The Danish shipping company, Maersk, conducted a maiden trial voyage last summer and Chinese ships have also plied the route. Last year, China published a whitepaper in which it stressed the importance of the, quote, Polar silk road, unquote.

Now, we're still a long way from the Northern Sea route replacing the Suez Canal. But if the sea route did become economically viable, the biggest beneficiary could be the country that controls its waters, and that is Russia.

Of all the Arctic countries, Russia is the one with the most at stake in the region. One-fifth of its land mass lies inside the Arctic Circle. According to the economist, 30 percent of its GDP comes from the Arctic, much of it from the wealth of natural gas there. And for years, Russia has pouring money into its northern waters.

Russia has the largest fleet of Arctic ice breakers in the world, more than 40, including the world's only fleet of nuclear ice breakers. These vessels are essential to navigating the ocean there. And President Putin has vowed to build even more in the coming years. As the FT notes, Russia has built or upgraded seven army bases in the Arctic since 2013.

And how is the United States fairing in this race? Sadly, it has long failed to act on this trend. It has just two ageing ice breakers. Though in February, Congress approved funding to build a new one after years of delay.

[10:40:03]

It will be ready in 2024 and represents a fraction of what the U.S. actually needs. Maybe Pompeo's comments signal that the government is finally looking seriously at the Arctic.

One does wonder whether the refusal to acknowledge global warming has also led to a delay in reacting to opportunities presented by that reality.

Next on GPS, the man that predicted the 2008 financial crisis and predicted what would cause it. When does Raghu Rajan think the next crisis hit?

(COMMERCIAL BREAK)

ZAKARIA: Raghu Rahan has held a series of top jobs in the field of economics. He's been the Governor of the Reserve Bank of India, India's Fed Chair, Chief Economist of the International Monetary Fund. But he's probably best known around the world for a prediction he made while at the IMF.

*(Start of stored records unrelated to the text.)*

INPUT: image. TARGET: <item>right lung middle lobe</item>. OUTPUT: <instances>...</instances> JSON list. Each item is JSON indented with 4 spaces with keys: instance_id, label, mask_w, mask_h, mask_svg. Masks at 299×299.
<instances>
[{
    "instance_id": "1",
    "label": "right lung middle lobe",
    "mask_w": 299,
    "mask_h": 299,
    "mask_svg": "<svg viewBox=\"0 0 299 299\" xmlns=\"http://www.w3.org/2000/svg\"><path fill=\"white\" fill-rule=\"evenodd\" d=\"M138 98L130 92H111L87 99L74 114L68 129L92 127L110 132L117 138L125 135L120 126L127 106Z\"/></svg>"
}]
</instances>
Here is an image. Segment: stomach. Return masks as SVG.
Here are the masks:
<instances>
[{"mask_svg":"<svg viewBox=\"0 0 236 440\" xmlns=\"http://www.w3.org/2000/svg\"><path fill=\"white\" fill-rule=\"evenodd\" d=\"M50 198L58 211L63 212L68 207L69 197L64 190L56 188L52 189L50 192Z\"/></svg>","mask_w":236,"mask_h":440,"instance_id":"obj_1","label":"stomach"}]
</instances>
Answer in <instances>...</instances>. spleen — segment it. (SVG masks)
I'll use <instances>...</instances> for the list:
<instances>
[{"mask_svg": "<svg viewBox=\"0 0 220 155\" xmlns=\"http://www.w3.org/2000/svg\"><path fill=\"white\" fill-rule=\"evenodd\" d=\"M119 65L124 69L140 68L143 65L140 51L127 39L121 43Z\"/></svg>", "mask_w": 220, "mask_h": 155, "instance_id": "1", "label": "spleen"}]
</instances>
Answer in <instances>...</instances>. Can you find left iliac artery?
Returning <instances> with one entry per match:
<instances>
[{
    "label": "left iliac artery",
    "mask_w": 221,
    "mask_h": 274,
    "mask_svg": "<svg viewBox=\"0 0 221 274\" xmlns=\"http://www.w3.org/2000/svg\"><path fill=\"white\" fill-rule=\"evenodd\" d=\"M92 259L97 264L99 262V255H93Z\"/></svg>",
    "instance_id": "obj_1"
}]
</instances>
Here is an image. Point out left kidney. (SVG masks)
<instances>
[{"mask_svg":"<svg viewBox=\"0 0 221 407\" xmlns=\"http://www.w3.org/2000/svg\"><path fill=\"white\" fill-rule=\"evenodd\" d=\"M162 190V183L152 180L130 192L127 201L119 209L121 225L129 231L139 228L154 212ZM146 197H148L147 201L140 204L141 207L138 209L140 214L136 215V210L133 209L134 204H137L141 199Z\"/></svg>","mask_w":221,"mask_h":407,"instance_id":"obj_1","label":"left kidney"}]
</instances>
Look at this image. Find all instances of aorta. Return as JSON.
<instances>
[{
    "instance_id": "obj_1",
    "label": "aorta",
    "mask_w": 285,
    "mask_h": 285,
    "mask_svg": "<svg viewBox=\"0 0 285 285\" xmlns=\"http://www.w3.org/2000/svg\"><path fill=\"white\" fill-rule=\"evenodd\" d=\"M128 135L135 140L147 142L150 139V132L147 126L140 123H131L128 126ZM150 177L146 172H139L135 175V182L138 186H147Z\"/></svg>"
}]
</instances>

In 2005, he presented a paper that foretold the coming financial crisis and reasons for it. He said the complexities of the modern financial system created the risk of a catastrophic meltdown. Few on Wall Street or in Washington chose to believe it. Well, we should listen to him now and read the latest book, The Third Pillar, How Markets and the State Leave the Community Behind.

Raghuram Rajan, a pleasure to have you on.

RAGHURAM RAJAN, PROFESSOR OF FINANCE, UNIVERSITY OF CHICAGO: Thanks for having me.

ZAKARIA: So, first, you have to tell us as the man who very famously predicted the crisis of '07 and '08, the global financial crisis, when everyone else was celebrating the stability of the system.

[10:45:00]

Do you worry now it's been a long time, interest rates have been very low, people say there are -- you know, as result, things like stocks have gone up perhaps too much. Do you worry that there is another crisis coming?

RAJAN: Well, there will be a crisis coming. The question is when. Clearly, what's happened after the global financial crisis is we've built up an enormous amount of debt, not in the same places earlier, in different places.

ZAKARIA: This time, it's government. It used to be corporations, now, it's government.

RAJAN: It's now government. But, actually, it also move from households in the U.S. to corporations. Some other countries, for example, China, it's corporations and local government entities. But across the world, we build it up.

Now, when growth slows, there will be a price to pay. Now, is that price going to be as much as we paid the last time? Probably not. But, you know, the jury is out. It's not in the same place so we won't probably have a banking crisis. The banks are much better calculated (ph) today than before, but it could be elsewhere.

ZAKARIA: Your book, which I find fascinating, you talk about a hidden dimension, a forgotten dimension. You talk about the market and the state. And you say the market has been allowed to do a lot of work. The state has been allowed to do a lot of work in society. But one thing got left behind, what is it?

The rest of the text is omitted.